§ **Description of the task**
Down to the last character, write out the records below.

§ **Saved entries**

----

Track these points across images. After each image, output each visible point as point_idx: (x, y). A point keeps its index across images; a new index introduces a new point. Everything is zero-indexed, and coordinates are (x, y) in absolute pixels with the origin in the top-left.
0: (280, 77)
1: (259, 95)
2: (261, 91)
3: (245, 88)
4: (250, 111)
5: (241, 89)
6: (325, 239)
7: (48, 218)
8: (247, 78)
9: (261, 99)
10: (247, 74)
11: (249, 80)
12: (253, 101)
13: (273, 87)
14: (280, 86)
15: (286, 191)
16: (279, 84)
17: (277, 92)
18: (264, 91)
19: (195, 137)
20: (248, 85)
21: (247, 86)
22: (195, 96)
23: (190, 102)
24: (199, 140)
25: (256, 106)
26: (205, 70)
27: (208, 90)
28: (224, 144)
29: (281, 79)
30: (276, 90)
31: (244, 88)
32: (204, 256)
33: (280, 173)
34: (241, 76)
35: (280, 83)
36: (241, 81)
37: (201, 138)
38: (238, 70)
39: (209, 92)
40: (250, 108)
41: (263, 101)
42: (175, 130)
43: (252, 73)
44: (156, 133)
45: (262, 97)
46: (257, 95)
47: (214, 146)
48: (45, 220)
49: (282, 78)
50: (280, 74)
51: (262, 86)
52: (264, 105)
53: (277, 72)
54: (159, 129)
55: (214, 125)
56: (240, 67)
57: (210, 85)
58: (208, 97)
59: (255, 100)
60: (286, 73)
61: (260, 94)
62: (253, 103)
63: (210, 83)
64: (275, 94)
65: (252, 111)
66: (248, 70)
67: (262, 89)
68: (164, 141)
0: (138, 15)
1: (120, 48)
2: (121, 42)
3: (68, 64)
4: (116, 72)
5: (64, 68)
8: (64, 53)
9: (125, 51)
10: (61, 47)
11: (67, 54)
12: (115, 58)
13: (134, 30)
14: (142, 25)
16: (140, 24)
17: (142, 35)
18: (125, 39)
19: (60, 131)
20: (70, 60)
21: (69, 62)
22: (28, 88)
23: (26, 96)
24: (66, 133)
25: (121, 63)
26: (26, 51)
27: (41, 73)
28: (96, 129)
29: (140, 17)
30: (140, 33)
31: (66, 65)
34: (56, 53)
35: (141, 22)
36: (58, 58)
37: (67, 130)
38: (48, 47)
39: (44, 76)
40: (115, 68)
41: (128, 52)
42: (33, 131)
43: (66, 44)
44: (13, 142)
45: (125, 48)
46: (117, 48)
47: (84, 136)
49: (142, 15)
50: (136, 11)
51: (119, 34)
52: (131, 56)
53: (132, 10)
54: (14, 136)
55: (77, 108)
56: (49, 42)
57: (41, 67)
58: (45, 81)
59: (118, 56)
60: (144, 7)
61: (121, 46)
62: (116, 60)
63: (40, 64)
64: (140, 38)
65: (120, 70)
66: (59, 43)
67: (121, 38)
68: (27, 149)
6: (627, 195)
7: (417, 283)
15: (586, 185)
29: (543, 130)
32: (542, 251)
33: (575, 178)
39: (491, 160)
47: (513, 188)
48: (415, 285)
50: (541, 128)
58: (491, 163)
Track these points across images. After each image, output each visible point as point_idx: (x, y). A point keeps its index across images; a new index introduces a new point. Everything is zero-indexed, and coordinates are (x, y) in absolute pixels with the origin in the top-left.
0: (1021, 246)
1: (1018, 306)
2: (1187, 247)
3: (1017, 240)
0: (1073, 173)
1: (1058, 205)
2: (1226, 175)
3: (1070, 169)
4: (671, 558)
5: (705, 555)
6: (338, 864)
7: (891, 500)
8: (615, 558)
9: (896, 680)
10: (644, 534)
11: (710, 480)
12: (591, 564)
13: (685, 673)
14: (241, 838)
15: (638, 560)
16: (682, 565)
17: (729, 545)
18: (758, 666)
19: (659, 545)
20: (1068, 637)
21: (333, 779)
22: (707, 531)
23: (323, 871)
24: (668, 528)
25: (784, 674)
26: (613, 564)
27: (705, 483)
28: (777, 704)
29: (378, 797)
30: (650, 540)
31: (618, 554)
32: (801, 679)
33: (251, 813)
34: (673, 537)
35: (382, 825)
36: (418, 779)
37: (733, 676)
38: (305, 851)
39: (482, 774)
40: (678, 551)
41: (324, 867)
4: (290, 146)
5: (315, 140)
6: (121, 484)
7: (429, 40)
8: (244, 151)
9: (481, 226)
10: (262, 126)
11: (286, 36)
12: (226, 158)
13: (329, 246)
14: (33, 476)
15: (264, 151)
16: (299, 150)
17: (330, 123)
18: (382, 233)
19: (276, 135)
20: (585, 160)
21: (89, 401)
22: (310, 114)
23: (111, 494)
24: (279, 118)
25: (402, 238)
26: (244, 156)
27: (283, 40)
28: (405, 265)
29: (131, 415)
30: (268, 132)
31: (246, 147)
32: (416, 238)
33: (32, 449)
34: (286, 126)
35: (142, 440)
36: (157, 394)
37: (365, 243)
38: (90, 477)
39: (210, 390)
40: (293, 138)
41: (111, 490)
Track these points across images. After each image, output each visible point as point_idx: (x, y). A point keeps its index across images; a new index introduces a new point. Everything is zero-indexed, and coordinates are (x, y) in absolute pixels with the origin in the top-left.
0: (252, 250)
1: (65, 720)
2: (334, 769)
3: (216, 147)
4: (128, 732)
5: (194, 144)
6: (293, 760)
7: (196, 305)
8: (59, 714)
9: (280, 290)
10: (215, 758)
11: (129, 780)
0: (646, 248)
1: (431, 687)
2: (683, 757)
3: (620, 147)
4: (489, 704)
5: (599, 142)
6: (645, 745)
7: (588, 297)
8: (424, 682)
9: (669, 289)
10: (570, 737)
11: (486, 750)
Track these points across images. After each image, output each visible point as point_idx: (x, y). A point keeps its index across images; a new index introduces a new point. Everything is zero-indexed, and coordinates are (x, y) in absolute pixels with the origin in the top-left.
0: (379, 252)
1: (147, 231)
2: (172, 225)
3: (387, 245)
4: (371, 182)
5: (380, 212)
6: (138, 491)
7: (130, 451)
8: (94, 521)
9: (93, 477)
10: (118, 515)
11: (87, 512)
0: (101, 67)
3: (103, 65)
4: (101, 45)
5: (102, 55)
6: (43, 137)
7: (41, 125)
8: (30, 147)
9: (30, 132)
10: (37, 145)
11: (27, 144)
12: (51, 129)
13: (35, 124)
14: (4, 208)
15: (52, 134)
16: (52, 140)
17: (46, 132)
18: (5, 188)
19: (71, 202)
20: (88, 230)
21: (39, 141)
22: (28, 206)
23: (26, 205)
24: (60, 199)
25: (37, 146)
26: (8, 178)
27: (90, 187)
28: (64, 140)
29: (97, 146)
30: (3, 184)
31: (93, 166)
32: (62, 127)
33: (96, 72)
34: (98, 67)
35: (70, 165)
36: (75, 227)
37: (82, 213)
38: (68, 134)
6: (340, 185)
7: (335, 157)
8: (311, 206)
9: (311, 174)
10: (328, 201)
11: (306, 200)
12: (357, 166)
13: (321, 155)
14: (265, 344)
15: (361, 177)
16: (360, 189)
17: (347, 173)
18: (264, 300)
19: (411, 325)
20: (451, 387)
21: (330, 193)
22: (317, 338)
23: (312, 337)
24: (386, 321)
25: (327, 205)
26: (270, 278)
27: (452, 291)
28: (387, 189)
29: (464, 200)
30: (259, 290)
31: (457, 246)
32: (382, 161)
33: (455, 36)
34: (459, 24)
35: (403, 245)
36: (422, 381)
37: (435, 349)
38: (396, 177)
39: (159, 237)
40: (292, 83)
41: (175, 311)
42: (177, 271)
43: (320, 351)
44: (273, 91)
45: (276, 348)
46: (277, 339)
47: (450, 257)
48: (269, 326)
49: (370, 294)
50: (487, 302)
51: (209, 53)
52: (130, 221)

----

§ **Written solution**
Track these points across images. After each image, output each visible point as point_idx: (x, y). A point keeps its index across images; a new index introduces a new point. Everything is zero-indexed, and coordinates are (x, y) in absolute pixels with the origin in the top-left.
0: (280, 77)
1: (259, 95)
2: (261, 91)
3: (245, 88)
4: (250, 111)
5: (241, 89)
6: (325, 239)
7: (48, 218)
8: (247, 78)
9: (261, 99)
10: (247, 74)
11: (249, 80)
12: (253, 101)
13: (273, 87)
14: (280, 86)
15: (286, 191)
16: (279, 84)
17: (277, 92)
18: (264, 91)
19: (195, 137)
20: (248, 85)
21: (247, 86)
22: (195, 96)
23: (190, 102)
24: (199, 140)
25: (256, 106)
26: (205, 70)
27: (208, 90)
28: (224, 144)
29: (281, 79)
30: (276, 90)
31: (244, 88)
32: (204, 256)
33: (280, 173)
34: (241, 76)
35: (280, 83)
36: (241, 81)
37: (201, 138)
38: (238, 70)
39: (209, 92)
40: (250, 108)
41: (263, 101)
42: (175, 130)
43: (252, 73)
44: (156, 133)
45: (262, 97)
46: (257, 95)
47: (214, 146)
48: (45, 220)
49: (282, 78)
50: (280, 74)
51: (262, 86)
52: (264, 105)
53: (277, 72)
54: (159, 129)
55: (214, 125)
56: (240, 67)
57: (210, 85)
58: (208, 97)
59: (255, 100)
60: (286, 73)
61: (260, 94)
62: (253, 103)
63: (210, 83)
64: (275, 94)
65: (252, 111)
66: (248, 70)
67: (262, 89)
68: (164, 141)
0: (138, 15)
1: (120, 48)
2: (121, 42)
3: (68, 64)
4: (116, 72)
5: (64, 68)
8: (64, 53)
9: (125, 51)
10: (61, 47)
11: (67, 54)
12: (115, 58)
13: (134, 30)
14: (142, 25)
16: (140, 24)
17: (142, 35)
18: (125, 39)
19: (60, 131)
20: (70, 60)
21: (69, 62)
22: (28, 88)
23: (26, 96)
24: (66, 133)
25: (121, 63)
26: (26, 51)
27: (41, 73)
28: (96, 129)
29: (140, 17)
30: (140, 33)
31: (66, 65)
34: (56, 53)
35: (141, 22)
36: (58, 58)
37: (67, 130)
38: (48, 47)
39: (44, 76)
40: (115, 68)
41: (128, 52)
42: (33, 131)
43: (66, 44)
44: (13, 142)
45: (125, 48)
46: (117, 48)
47: (84, 136)
49: (142, 15)
50: (136, 11)
51: (119, 34)
52: (131, 56)
53: (132, 10)
54: (14, 136)
55: (77, 108)
56: (49, 42)
57: (41, 67)
58: (45, 81)
59: (118, 56)
60: (144, 7)
61: (121, 46)
62: (116, 60)
63: (40, 64)
64: (140, 38)
65: (120, 70)
66: (59, 43)
67: (121, 38)
68: (27, 149)
6: (627, 195)
7: (417, 283)
15: (586, 185)
29: (543, 130)
32: (542, 251)
33: (575, 178)
39: (491, 160)
47: (513, 188)
48: (415, 285)
50: (541, 128)
58: (491, 163)
Track these points across images. After each image, output each visible point as point_idx: (x, y). A point keeps its index across images; a new index introduces a new point. Everything is zero-indexed, and coordinates are (x, y) in absolute pixels with the origin in the top-left.
0: (1021, 246)
1: (1018, 306)
2: (1187, 247)
3: (1017, 240)
0: (1073, 173)
1: (1058, 205)
2: (1226, 175)
3: (1070, 169)
4: (671, 558)
5: (705, 555)
6: (338, 864)
7: (891, 500)
8: (615, 558)
9: (896, 680)
10: (644, 534)
11: (710, 480)
12: (591, 564)
13: (685, 673)
14: (241, 838)
15: (638, 560)
16: (682, 565)
17: (729, 545)
18: (758, 666)
19: (659, 545)
20: (1068, 637)
21: (333, 779)
22: (707, 531)
23: (323, 871)
24: (668, 528)
25: (784, 674)
26: (613, 564)
27: (705, 483)
28: (777, 704)
29: (378, 797)
30: (650, 540)
31: (618, 554)
32: (801, 679)
33: (251, 813)
34: (673, 537)
35: (382, 825)
36: (418, 779)
37: (733, 676)
38: (305, 851)
39: (482, 774)
40: (678, 551)
41: (324, 867)
4: (290, 146)
5: (315, 140)
6: (121, 484)
7: (429, 40)
8: (244, 151)
9: (481, 226)
10: (262, 126)
11: (286, 36)
12: (226, 158)
13: (329, 246)
14: (33, 476)
15: (264, 151)
16: (299, 150)
17: (330, 123)
18: (382, 233)
19: (276, 135)
20: (585, 160)
21: (89, 401)
22: (310, 114)
23: (111, 494)
24: (279, 118)
25: (402, 238)
26: (244, 156)
27: (283, 40)
28: (405, 265)
29: (131, 415)
30: (268, 132)
31: (246, 147)
32: (416, 238)
33: (32, 449)
34: (286, 126)
35: (142, 440)
36: (157, 394)
37: (365, 243)
38: (90, 477)
39: (210, 390)
40: (293, 138)
41: (111, 490)
Track these points across images. After each image, output each visible point as point_idx: (x, y). A point keeps its index across images; a new index introduces a new point. Everything is zero-indexed, and coordinates are (x, y) in absolute pixels with the origin in the top-left.
0: (252, 250)
1: (65, 720)
2: (334, 769)
3: (216, 147)
4: (128, 732)
5: (194, 144)
6: (293, 760)
7: (196, 305)
8: (59, 714)
9: (280, 290)
10: (215, 758)
11: (129, 780)
0: (646, 248)
1: (431, 687)
2: (683, 757)
3: (620, 147)
4: (489, 704)
5: (599, 142)
6: (645, 745)
7: (588, 297)
8: (424, 682)
9: (669, 289)
10: (570, 737)
11: (486, 750)
Track these points across images. After each image, output each visible point as point_idx: (x, y). A point keeps its index across images; a new index introduces a new point. Everything is zero-indexed, and coordinates are (x, y) in absolute pixels with the origin in the top-left.
0: (379, 252)
1: (147, 231)
2: (172, 225)
3: (387, 245)
4: (371, 182)
5: (380, 212)
6: (138, 491)
7: (130, 451)
8: (94, 521)
9: (93, 477)
10: (118, 515)
11: (87, 512)
0: (101, 67)
3: (103, 65)
4: (101, 45)
5: (102, 55)
6: (43, 137)
7: (41, 125)
8: (30, 147)
9: (30, 132)
10: (37, 145)
11: (27, 144)
12: (51, 129)
13: (35, 124)
14: (4, 208)
15: (52, 134)
16: (52, 140)
17: (46, 132)
18: (5, 188)
19: (71, 202)
20: (88, 230)
21: (39, 141)
22: (28, 206)
23: (26, 205)
24: (60, 199)
25: (37, 146)
26: (8, 178)
27: (90, 187)
28: (64, 140)
29: (97, 146)
30: (3, 184)
31: (93, 166)
32: (62, 127)
33: (96, 72)
34: (98, 67)
35: (70, 165)
36: (75, 227)
37: (82, 213)
38: (68, 134)
6: (340, 185)
7: (335, 157)
8: (311, 206)
9: (311, 174)
10: (328, 201)
11: (306, 200)
12: (357, 166)
13: (321, 155)
14: (265, 344)
15: (361, 177)
16: (360, 189)
17: (347, 173)
18: (264, 300)
19: (411, 325)
20: (451, 387)
21: (330, 193)
22: (317, 338)
23: (312, 337)
24: (386, 321)
25: (327, 205)
26: (270, 278)
27: (452, 291)
28: (387, 189)
29: (464, 200)
30: (259, 290)
31: (457, 246)
32: (382, 161)
33: (455, 36)
34: (459, 24)
35: (403, 245)
36: (422, 381)
37: (435, 349)
38: (396, 177)
39: (159, 237)
40: (292, 83)
41: (175, 311)
42: (177, 271)
43: (320, 351)
44: (273, 91)
45: (276, 348)
46: (277, 339)
47: (450, 257)
48: (269, 326)
49: (370, 294)
50: (487, 302)
51: (209, 53)
52: (130, 221)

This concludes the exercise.